The single point of failure of the Hadoop NameNode and the overall lack of native high availability (HA) features in Hadoop should not be a surprise to you. In fact, it’s been a well-documented issue for years, and one that Apache Hadoop community has worked to fill by bolstering Hadoop’s availability and resiliency.
Much progress was made with the launch of Hadoop version 2 last year, which brought automated mechanisms for handling a NameNode failover and maintaining continuous access to HDFS services. Whereas first-gen Hadoop deployment were vulnerable to losing data, Hadoop version 2 promises full protection for the entire Hadoop stack, including MapReduce, Hive, Pig, HBase, and Oozie, according to Hortonworks.
While the Hadoop community has made definite progress, there is still room in the market for vendors like Zettaset to innovate. Zettaset’s flagship offering, called Orchestrator, delivers a management layer over Hadoop with the aim of bolstering not only high availability, but security and monitoring too. In the HA realm, Zettaset aims to provide automated protection against downtime without requiring lots of manual intervention.
The Mountain View, California company says Orchestrator implements an HA failover mechanism that protects not only the Name Node, but the Job Tracker, Oozie, Kerberos, Hive, and the meta data store layers as well, which it argues are not well protected by plan vanilla Hadoop distributions. Upon detecting a failure, the software automatically fails over to the backup, which is kept up-to-day via data synchronization. More than one backup can be designated in a “1-to-n” cascading failover setup for each protected service.

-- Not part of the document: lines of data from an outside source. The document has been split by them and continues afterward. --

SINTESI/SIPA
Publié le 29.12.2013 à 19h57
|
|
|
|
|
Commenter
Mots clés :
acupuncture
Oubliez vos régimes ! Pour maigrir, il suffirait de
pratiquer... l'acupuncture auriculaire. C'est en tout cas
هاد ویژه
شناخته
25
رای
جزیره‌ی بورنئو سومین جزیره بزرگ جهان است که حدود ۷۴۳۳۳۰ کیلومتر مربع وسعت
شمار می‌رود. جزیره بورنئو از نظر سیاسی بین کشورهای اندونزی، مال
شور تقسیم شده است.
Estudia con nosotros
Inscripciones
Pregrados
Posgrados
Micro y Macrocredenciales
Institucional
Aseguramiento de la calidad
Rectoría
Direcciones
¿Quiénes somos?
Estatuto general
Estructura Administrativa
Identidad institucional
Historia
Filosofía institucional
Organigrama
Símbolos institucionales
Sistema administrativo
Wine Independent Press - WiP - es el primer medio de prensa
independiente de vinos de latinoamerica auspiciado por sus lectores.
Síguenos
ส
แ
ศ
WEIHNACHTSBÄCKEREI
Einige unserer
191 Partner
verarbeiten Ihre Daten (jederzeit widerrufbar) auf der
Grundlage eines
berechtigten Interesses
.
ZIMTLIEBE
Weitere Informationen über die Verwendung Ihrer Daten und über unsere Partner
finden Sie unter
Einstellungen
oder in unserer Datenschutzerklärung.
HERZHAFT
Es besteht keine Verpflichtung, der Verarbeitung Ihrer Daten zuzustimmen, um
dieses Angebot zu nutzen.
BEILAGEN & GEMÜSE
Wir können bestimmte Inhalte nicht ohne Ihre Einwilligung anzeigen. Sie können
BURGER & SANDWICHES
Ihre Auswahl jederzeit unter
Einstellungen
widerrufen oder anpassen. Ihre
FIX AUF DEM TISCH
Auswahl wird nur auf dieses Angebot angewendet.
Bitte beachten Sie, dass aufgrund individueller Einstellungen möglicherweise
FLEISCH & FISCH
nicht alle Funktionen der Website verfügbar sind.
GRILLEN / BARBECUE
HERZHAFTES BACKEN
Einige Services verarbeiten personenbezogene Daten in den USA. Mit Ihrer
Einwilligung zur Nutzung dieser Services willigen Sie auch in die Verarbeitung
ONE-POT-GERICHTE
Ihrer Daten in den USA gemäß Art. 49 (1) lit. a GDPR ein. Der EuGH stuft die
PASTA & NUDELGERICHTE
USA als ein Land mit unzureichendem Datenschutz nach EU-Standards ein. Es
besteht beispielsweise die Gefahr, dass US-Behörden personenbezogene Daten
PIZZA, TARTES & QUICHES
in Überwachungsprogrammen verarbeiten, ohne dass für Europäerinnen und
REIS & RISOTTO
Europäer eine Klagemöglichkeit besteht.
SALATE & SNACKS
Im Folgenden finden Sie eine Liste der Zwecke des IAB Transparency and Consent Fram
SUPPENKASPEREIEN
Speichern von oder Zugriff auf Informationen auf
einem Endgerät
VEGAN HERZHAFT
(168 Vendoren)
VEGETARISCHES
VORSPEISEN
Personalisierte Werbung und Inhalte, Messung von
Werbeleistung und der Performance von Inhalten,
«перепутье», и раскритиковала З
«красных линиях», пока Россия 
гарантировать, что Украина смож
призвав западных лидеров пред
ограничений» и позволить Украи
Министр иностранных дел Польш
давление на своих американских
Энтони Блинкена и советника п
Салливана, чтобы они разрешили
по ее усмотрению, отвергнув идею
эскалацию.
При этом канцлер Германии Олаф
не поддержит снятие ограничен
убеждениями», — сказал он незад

Creating fault-tolerance in computer clusters is nothing new. But in U.S. patent number 8,595,546, Zettaset explains how it went about enabling a failover mechanism for Hadoop that avoids “split-brain” syndrome by leveraging what it calls “quorum-based majority voting strategies with time-limited leases.”

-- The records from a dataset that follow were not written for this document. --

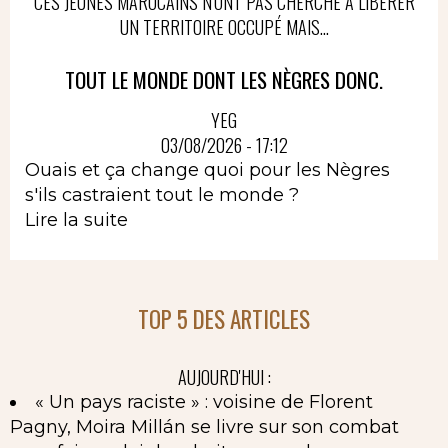
CES JEUNES MAROCAINS N'ONT PAS CHERCHÉ À LIBÉRER
UN TERRITOIRE OCCUPÉ MAIS...
TOUT LE MONDE DONT LES NÈGRES DONC.
YEG
03/08/2026 - 17:12
Ouais et ça change quoi pour les Nègres
s'ils castraient tout le monde ?
Lire la suite
TOP 5 DES ARTICLES
AUJOURD'HUI :
« Un pays raciste » : voisine de Florent
Pagny, Moira Millán se livre sur son combat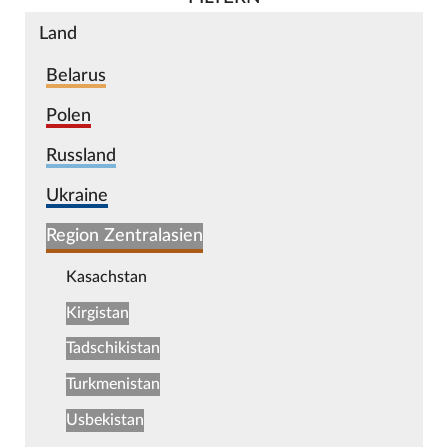
Land
Belarus
Polen
Russland
Ukraine
Region Zentralasien
Kasachstan
Kirgistan
Tadschikistan
Turkmenistan
Usbekistan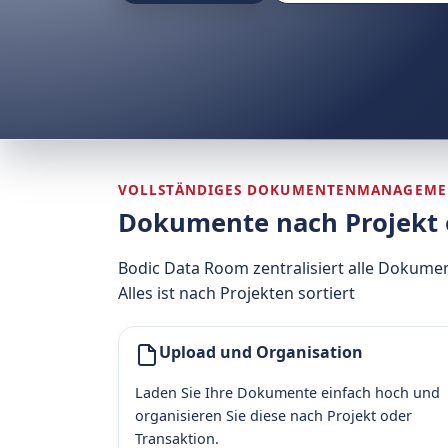
VOLLSTÄNDIGES DOKUMENTENMANAGEME
Dokumente nach Projekt 
Bodic Data Room zentralisiert alle Dokumen
Alles ist nach Projekten sortiert
Upload und Organisation
Laden Sie Ihre Dokumente einfach hoch und
organisieren Sie diese nach Projekt oder
Transaktion.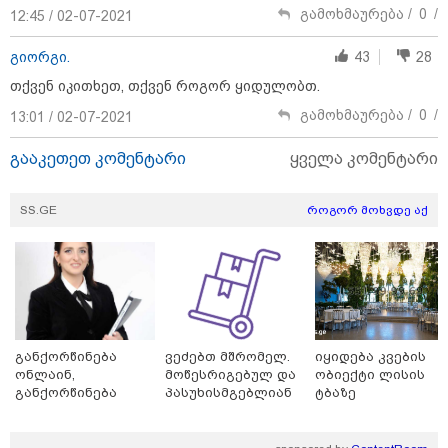
"სკოლის ფორმების
გამოხმაურება /
0
/
12:45 / 02-07-2021
რეალიზაცია 1-ელი
სექტემბრიდან დაიწყება და
იქნება როგორც საცალო, ასევე
გიორგი.
43
28
ონლაინ გაყიდვის რეჟიმი" -
თქვენ იკითხეთ, თქვენ როგორ ყიდულობთ.
გივი მიქანაძე
გამოხმაურება /
0
/
13:01 / 02-07-2021
კატეგორიის ყველა სიახლე
გააკეთეთ კომენტარი
ყველა კომენტარი
SS.GE
როგორ მოხვდე აქ
2027 წელს დასასრულებელი
ბინების 68% გაყიდულია - კვლევა
განქორწინება
ვეძებთ მშრომელ.
იყიდება კვების
ონლაინ,
მოწესრიგებულ და
ობიექტი ლისის
„ერთი მხრივ დენი ძვირდება, მისი
განქორწინება
პასუხისმგებლიან
ტბაზე
მეოცედი მაინინგში მიდის" - სად
ემიგრანტებისათვის
თანამშრომელს.
მიდის ჩვენი დენი?
საქართველოში
ჩამოსვლის გარეშე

|A diagram of Zettaset’s split-brain resistant invention for Hadoop HA|
The key to avoiding the “split-brain” syndrome, where multiple master nodes think they’re in charge of the cluster, is a “time skew” on the order of perhaps 10 or more seconds between the current master node and the other master candidates, according to Zettaset’s patent, which was granted by the US Patent and Trademark office on November 26, 2013.

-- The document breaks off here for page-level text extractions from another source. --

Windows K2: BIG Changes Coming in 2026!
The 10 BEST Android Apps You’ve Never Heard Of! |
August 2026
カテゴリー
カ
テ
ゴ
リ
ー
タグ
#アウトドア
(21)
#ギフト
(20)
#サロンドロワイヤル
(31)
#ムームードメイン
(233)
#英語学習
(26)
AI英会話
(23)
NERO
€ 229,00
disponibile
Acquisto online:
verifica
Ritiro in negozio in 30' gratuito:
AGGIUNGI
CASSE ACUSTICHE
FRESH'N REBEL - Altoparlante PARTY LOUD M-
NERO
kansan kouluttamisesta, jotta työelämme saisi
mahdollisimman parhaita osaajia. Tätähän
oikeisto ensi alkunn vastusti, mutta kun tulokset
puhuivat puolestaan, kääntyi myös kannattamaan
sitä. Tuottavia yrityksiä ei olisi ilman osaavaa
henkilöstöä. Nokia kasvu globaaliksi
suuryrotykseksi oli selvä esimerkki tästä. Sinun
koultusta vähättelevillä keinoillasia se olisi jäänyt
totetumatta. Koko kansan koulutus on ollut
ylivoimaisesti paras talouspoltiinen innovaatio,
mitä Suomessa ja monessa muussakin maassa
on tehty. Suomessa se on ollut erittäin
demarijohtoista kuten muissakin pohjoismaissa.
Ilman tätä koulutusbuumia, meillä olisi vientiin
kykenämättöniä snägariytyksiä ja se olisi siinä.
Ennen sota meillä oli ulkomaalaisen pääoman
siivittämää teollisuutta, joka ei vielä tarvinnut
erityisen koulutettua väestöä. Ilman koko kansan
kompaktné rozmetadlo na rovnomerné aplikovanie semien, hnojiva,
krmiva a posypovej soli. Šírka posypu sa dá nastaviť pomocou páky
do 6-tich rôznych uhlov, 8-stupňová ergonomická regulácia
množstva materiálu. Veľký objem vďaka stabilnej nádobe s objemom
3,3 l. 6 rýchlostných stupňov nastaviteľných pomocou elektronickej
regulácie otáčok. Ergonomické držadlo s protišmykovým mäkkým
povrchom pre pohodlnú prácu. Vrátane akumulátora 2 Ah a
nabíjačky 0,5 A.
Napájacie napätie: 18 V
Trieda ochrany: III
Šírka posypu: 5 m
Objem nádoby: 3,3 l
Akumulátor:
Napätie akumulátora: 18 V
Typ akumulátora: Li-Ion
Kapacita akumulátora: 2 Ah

In the event of a failure, the “new master is issued a new time-limited lease, and after waiting for a period of time no less than the maximum clock skew, start the master service,” the patent reads, “This method effective prevents split brain situations between master candidates…”
It’s all about enabling better HA for Hadoop, says Zettaset president and CEO Jim Vogt. “Our newly-patented, high-availability technology represents a major breakthrough for enterprise organizations that require and expect rock-solid dependability from their Hadoop clusters, and complements the existing open-source ecosystem,” Vogt says. “This unique capability from Zettaset, along with the most comprehensive security available for Hadoop environments, makes Hadoop truly compelling to the enterprise.”
Zettaset is not the only third-party software vendors trying to improve upon Hadoop’s HA. Indeed, all of the Hadoop distributors–from pure-play vendors like Hortonworks, Cloudera, and MapR Technologies to big-name companies like IBM, Pivotal, and Intel–are addressing the problem, in one way or another. But with IP like this behind it, Zettaset certainly appears to be helping push the state of the art, and that’s good for the Hadoop ecosystem as a whole.